=== Consegna ===
Nel testo su Porto Torres nel Settecento, per quale motivo le opere necessarie al porto andarono incontro a lungaggini burocratiche e vistosi ritardi?

┌─ Testo estratto

PORTO TORRES nel 1700

La Sardegna dal 1720 passa alla casa Savoia entrando a far parte del Regno di Sardegna che comprendeva i territori del Piemonte, Valle d’Aosta, Liguria, parte della Lombardia oltre alla Contea di Nizza e al Ducato di Savoia. A “Portotorre” (così era denominata la Città in periodo Sabaudo quando veniva amministrata dal Comune di Sassari), con l’arrivo dei Savoia si promossero lavori per migliorare la disastrosa situazione dei fondali del porto, ed interventi di recupero e ammodernamento dello scalo.

Le opere necessarie furono oggetto di mille vicissitudini che determinarono lungaggini burocratiche e vistosi ritardi.

Nel 1725 si procedette al restauro della torre del porto così come documentato dalla lapide di marmo posta nel lato sud-ovest dell’edificio. L’imponente struttura militare, che presenta un originale pianta ottagonale, fu costruita nel luglio 1325 per ordine dell’ammiraglio Carroz.

└─
┌─ Voci fornite

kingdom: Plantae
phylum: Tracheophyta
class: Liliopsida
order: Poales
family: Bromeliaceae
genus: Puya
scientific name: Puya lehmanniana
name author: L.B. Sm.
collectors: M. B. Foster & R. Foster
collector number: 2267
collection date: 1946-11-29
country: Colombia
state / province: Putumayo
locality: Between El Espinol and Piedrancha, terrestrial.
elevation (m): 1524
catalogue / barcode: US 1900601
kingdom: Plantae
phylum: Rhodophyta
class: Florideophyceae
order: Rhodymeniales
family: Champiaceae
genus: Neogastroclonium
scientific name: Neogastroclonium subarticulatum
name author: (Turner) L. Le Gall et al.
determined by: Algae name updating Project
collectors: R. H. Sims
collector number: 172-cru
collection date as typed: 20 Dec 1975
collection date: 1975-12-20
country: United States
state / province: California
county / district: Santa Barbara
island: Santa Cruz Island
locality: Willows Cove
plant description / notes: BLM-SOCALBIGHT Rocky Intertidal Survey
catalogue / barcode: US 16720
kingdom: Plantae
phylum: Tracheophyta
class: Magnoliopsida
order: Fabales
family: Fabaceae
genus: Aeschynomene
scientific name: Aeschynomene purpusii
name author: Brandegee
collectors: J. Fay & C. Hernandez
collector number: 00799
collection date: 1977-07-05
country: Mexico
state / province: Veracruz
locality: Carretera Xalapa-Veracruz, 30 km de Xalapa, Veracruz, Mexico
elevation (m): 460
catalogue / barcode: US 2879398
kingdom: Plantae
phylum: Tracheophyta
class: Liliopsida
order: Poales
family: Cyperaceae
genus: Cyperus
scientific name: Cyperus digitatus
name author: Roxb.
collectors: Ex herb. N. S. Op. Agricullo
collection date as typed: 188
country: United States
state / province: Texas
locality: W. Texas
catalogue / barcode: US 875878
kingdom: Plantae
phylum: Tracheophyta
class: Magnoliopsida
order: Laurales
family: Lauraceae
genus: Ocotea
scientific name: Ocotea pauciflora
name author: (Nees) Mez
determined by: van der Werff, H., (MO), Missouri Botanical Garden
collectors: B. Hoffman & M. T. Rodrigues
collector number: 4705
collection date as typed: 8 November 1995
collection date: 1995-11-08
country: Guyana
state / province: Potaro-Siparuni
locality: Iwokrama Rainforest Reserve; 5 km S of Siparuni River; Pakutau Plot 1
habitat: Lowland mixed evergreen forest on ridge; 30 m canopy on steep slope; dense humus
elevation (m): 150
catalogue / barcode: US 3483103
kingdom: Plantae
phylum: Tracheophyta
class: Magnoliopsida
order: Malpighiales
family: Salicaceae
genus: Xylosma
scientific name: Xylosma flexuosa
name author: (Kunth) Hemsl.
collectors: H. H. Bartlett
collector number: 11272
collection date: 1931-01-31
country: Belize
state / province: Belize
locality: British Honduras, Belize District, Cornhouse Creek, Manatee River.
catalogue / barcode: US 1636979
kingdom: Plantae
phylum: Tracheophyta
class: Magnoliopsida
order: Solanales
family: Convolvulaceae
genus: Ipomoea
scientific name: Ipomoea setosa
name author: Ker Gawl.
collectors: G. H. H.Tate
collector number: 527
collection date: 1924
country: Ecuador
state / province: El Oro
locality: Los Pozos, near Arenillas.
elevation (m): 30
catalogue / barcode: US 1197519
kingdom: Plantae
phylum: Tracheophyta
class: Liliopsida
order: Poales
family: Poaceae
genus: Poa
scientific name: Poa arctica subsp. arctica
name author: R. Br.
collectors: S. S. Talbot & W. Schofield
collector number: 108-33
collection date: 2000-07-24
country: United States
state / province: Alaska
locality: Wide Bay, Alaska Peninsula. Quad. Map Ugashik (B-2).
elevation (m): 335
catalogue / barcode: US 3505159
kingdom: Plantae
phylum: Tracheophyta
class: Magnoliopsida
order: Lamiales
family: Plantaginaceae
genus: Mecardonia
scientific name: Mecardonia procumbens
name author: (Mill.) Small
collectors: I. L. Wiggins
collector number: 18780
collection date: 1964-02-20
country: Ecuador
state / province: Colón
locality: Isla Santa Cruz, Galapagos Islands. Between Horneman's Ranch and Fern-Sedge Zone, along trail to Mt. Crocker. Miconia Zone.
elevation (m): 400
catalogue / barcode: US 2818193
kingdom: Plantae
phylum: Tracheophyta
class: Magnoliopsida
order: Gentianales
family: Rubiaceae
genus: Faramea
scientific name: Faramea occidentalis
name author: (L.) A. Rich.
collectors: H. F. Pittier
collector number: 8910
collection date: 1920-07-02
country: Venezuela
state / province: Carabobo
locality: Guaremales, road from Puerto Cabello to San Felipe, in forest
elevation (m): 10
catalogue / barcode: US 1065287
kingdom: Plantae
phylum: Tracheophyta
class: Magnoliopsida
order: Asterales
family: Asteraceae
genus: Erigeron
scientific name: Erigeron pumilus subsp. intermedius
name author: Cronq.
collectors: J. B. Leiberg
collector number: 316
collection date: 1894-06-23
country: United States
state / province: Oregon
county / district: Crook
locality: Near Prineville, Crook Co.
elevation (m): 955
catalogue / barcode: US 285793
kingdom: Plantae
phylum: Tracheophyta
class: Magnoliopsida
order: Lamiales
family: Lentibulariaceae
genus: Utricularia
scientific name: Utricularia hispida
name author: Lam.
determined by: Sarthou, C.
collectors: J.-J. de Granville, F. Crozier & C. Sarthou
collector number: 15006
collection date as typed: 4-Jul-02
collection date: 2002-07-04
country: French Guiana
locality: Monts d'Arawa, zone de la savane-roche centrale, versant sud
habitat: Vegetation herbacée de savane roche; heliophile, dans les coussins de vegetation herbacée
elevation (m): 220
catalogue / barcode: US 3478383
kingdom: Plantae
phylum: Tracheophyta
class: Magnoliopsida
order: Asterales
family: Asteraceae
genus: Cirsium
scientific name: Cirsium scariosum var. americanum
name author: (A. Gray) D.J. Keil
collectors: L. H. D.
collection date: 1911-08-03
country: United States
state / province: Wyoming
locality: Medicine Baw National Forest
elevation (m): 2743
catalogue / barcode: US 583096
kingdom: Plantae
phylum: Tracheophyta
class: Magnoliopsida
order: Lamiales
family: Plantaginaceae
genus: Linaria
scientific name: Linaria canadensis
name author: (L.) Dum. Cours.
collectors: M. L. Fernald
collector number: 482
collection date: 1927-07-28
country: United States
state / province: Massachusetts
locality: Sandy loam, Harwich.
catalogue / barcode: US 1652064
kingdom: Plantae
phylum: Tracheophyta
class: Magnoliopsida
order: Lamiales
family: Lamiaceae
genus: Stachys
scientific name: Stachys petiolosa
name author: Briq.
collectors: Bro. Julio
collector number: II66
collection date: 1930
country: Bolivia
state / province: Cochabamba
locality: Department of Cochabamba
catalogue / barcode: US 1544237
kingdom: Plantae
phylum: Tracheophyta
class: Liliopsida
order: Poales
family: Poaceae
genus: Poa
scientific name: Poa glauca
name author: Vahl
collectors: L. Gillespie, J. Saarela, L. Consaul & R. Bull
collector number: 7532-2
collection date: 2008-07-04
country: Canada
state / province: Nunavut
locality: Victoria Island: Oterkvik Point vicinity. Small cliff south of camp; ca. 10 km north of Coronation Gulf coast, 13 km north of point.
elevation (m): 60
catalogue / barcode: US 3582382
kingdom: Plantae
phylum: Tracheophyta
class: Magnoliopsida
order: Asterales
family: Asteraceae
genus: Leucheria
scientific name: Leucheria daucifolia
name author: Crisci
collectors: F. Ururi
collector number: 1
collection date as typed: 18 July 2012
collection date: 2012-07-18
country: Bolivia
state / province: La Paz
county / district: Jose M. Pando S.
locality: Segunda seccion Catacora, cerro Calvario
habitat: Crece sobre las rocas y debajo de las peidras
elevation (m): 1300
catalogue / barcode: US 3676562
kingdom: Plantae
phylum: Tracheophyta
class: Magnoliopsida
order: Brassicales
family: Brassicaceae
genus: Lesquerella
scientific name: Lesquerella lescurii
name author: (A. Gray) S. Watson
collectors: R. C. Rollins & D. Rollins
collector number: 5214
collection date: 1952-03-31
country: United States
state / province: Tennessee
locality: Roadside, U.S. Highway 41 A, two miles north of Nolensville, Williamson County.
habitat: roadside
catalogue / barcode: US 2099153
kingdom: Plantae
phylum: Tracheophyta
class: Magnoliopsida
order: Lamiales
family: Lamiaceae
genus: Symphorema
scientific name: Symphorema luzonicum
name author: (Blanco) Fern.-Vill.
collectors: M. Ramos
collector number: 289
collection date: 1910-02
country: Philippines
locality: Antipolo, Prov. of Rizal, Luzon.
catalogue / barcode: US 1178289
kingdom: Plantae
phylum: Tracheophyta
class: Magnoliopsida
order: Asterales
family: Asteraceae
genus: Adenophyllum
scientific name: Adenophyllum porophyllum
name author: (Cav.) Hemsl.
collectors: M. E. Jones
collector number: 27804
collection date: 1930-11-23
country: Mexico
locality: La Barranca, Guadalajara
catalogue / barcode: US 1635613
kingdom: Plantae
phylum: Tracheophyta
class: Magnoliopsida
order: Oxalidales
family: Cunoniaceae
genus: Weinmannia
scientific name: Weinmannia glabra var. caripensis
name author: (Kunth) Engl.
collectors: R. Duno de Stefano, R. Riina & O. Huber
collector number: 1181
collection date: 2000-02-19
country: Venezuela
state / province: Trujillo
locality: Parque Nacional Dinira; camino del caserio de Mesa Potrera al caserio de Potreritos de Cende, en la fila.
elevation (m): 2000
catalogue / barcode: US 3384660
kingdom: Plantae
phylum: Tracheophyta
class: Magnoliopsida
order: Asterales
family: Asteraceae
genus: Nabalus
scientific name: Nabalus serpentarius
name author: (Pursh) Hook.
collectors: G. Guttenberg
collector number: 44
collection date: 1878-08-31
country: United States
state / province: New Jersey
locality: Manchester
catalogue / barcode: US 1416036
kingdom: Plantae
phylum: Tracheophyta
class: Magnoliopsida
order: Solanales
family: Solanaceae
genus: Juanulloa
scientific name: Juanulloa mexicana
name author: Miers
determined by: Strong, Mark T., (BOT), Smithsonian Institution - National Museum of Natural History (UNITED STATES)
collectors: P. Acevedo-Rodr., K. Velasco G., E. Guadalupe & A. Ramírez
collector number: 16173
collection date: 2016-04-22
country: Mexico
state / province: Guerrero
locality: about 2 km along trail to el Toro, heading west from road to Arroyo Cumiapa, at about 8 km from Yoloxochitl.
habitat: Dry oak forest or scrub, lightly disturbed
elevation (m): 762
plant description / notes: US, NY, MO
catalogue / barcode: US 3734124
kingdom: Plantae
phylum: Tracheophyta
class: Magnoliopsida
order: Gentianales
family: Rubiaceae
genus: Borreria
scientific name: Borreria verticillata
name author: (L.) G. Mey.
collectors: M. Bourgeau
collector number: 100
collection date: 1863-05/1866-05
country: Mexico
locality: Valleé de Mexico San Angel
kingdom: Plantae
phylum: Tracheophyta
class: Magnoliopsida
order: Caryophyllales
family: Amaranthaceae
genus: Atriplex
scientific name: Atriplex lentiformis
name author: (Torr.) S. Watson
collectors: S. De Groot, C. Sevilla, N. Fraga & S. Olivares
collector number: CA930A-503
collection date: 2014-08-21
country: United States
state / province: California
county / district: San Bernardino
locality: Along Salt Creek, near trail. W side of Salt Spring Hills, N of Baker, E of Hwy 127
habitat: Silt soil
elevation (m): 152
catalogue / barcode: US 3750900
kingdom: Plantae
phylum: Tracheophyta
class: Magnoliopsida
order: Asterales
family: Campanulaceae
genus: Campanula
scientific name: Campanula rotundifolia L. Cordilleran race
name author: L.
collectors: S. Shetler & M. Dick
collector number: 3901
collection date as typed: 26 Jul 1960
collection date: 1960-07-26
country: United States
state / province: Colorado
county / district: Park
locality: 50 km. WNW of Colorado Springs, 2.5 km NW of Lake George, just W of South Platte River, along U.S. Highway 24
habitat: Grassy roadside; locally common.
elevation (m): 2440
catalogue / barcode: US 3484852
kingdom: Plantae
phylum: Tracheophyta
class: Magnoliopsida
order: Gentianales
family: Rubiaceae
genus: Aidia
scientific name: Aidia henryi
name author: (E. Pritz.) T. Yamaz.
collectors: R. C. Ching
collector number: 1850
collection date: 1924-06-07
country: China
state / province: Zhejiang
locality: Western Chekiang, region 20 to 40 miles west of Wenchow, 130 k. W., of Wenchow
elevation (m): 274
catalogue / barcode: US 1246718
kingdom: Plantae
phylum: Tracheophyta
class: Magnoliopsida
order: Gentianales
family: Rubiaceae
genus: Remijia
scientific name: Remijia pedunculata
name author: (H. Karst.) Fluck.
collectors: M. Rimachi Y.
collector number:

└─

=== Risultato ===
Le opere furono oggetto di mille vicissitudini, che determinarono lungaggini burocratiche e vistosi ritardi.